Dienstag, 17. April 2007

Fotos aus 3 Monaten Libanon und Syrien

Es war der langsamen Internetverbindung im Libanon geschuldet, dass bisher kaum Fotos von unseren Reisen durch den Libanon und nach Syrien online gestellt wurden. Das ändert sich jetzt. Mit einem Klick auf die Fotos unten könnt ihr euch durch unsere Alben klicken. Viel Spaß dabei.

Ashura


Libanon


Damaskus

Freitag, 13. April 2007

Letzte Zeilen aus Beirut

In wenigen Stunden geht unser Flieger in Richtung Heimat, knapp 3 Monate im Libanon werden dann zu Ende gehen. Die Zeit war sehr schoen, spannend, lehrreich. Wir sind in den vergangenen Wochen durch das ganze Land gereist, haben mit vielen Leuten gesprochen, gelacht, nur selten gestritten.

Wir haben seit Mitte Februar eine Umfrage unter Studenten verschiedener libanesischer Universitaeten durchgefuehrt. Insgesamt waren wir an 20 Campi in Tripoli, Beirut
Jounieh, Zahle, Khalde, Saida, Nabatieh und Rmeish. Etwa 1500 Studenten aus allen Fachbereichen haben dort einen von uns konzipierten Fragebogen ausgefuellt, in dem die Studenten zu religiosen Wertvorstellungen, politischen Einstellungen, Zukunftsaussichten und Mediennutzung befragt wurden.

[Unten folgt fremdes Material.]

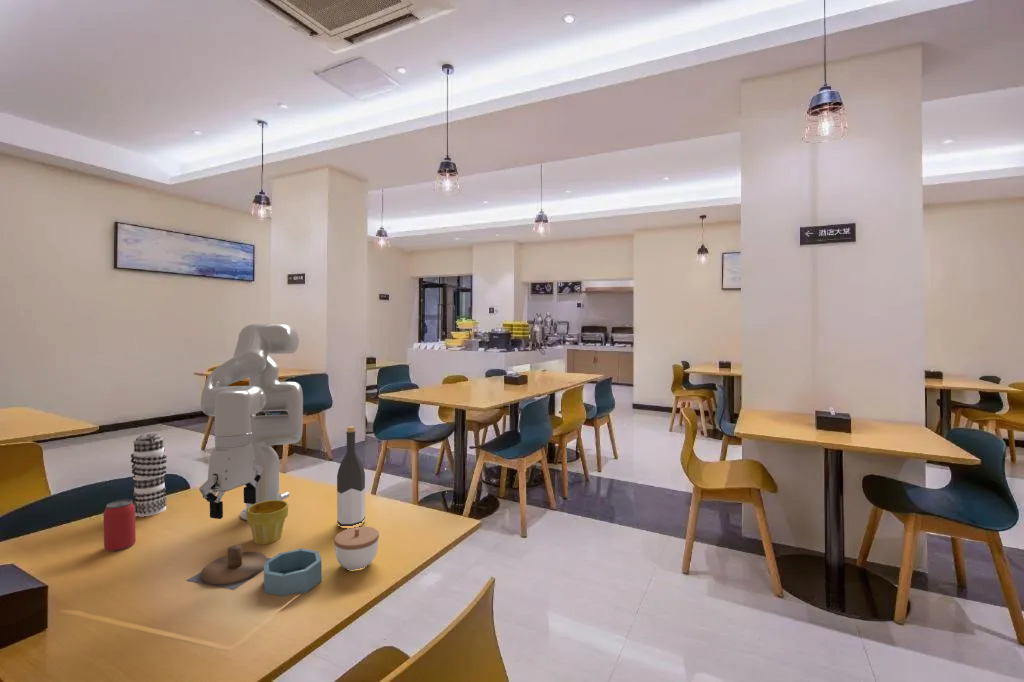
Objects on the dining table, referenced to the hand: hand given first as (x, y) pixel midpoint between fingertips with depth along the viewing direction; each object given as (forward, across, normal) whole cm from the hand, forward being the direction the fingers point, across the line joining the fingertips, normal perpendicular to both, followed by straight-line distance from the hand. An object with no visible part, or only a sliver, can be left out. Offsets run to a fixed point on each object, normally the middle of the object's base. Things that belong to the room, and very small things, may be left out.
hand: (233, 510), depth 113 cm
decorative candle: (+15, -23, -57) cm, 63 cm away
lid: (+15, -1, 0) cm, 15 cm away
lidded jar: (+16, -12, +27) cm, 33 cm away
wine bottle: (+15, -33, +11) cm, 38 cm away
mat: (+16, -1, 0) cm, 16 cm away
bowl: (+16, -1, +17) cm, 23 cm away
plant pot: (+16, -17, -5) cm, 23 cm away
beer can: (+15, -3, -41) cm, 44 cm away
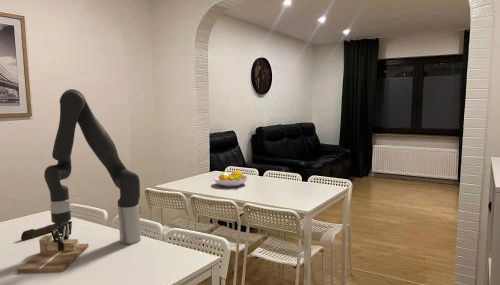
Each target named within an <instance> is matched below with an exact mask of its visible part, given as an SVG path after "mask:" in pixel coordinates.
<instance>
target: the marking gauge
mask: <svg viewBox="0 0 500 285" xmlns="http://www.w3.org/2000/svg"><path fill="white" fill-rule="evenodd" d="M38 241H39V242H38V243H39V253H40V252H47V251H58V243H54V240H53V237H52V234H45V235H44V236H43V237H41V238H40V239H39V240H38ZM63 242H64V250H63V251H68V250H75V249H76V248H77V247H78V244H79V239H78V238H73V239H72V238H71V239H70V238H69V239H65V240H63Z"/></svg>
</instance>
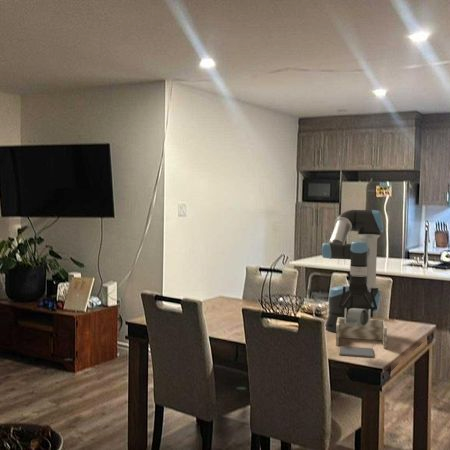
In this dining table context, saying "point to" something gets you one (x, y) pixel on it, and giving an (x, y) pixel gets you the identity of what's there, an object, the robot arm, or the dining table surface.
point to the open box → (362, 331)
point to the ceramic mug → (357, 317)
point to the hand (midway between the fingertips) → (357, 323)
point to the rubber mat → (356, 351)
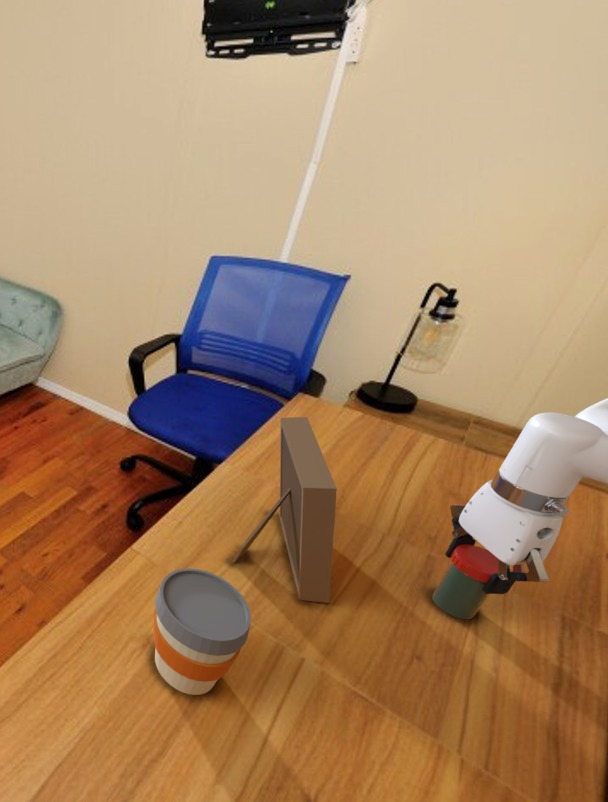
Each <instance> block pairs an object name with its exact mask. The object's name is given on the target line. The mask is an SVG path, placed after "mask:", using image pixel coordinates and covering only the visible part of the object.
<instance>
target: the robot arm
mask: <svg viewBox="0 0 608 802" xmlns="http://www.w3.org/2000/svg"><path fill="white" fill-rule="evenodd" d="M584 478H585V479H586V478H587V479H590V480H593V481H597V482H600V483H603V484H607V485H608V397H607V398H605V399H601V400H600V401H598V402H596V403H593V404H592V405H590V406H588V407H586V408H584V409H583V410H581V411H579V412H578V413H577V414H576V415H575V416H574V415H570V414H564V413H559V412H541V413H537V414H535V415H533V416H531V418H529V420H528V421H527V422H526V423H525V425H524V427H523V429H522V431H521V432H520V434H519V436H518V437H517V438H516V441H515V442H514V444H513V445H512V447H511V448H510V451H509V452H508V454H507V455H506V457H505V458H504V461H503V462H502V464H501V465H500V467H499V469H498V471H496V474H495V475H494V477H493V479H489V480H488V481H487V482H485V483H484V484H483V485H482V486H481V487H480V488H479V489H478V490H476V492H475V493H474V494H473V495H472V497H471V498H470V499H469V501H468V502H467V503H466V504H451V505H450V506H449V510H450V514H451V517H452V518H451V523H452V527H453V530H452V531H451V535H452V537H453V539H452V541H451V543H450V544H449V546H448V548H447V550H446V551H445V553H444V555H445V557H447V558H448V559H451V556H452V555H451V554H452V553H453V551H454V549H456V547H457V546H459V545H474V546H476V542H478V543H479V544H480V545H481V546H482V547H483V548H484V549H486V550H488V551H490V552H491V553H492V554H493V555H494V556H496V557H497V558H498V559H499V566H498V573H494V574H492V575H491V577H490V578H489V580H488V581H487V583H486V584H485V586H484V587H483V591H484V592H485V593H486V594H489V595H505V594H507V593H509V592H510V590H511V588H512V587H513V585H515V583H516V582H529V583H548V582H549V580H550V579H549V577H548V574H547V571H546V568H545V566H544V561H545V560H546V558H547V556H548V555H549V553H550V552H551V550H552V548H553V546H554V544H555V542H556V541H557V539H558V536H559V533H560V531H561V528H562V526H563V525H562V524H563V519H564V516H565V517H566V516H567V515H569V513H570V509H569V508H567V507H566V505H565V504H566V502H567V501H568V498H569V497H570V496H571V494H572V493H573V492H574V490H575V489H576V487H577V486H578V484H579V483H580V482H581V480H582V479H584ZM525 566H526V567H527V569H528V571H527V572H525V570H526V569H525V568H526V567H525ZM511 567H512V571H511Z"/></svg>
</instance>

Auch wenn die Auswertung noch vor uns liegt kann man nach einem ersten Blick in die Frageboegen und nach unzaehligen Gespraechen mit den Studenten folgende Trends ausmachen.: Die Unzufriedenheit mit dem politischen System und der Unfaehigkeit der politischen Elite des Landes zum Wohle des Libanon zu arbeiten ist gross. Unser Eindruck ist, dass im gegenwaertigen Machtkampf zwischen Regierung und Opposition eine deutliche Mehrheit der Studenten mit dem Oppositionslager sympathisiert. Gleichzeitig beklagen viele Studenten, dass ein grundlegender Mentalitaetswandel mit einer Reform des politischen Systems einhergehen muesse. Immer wieder werden die grassierende Korruption und praktisch nicht vorhandende Transparenz im Umgang mit Steuergeldern als Hauptversaeunisse der Politik ausgemacht.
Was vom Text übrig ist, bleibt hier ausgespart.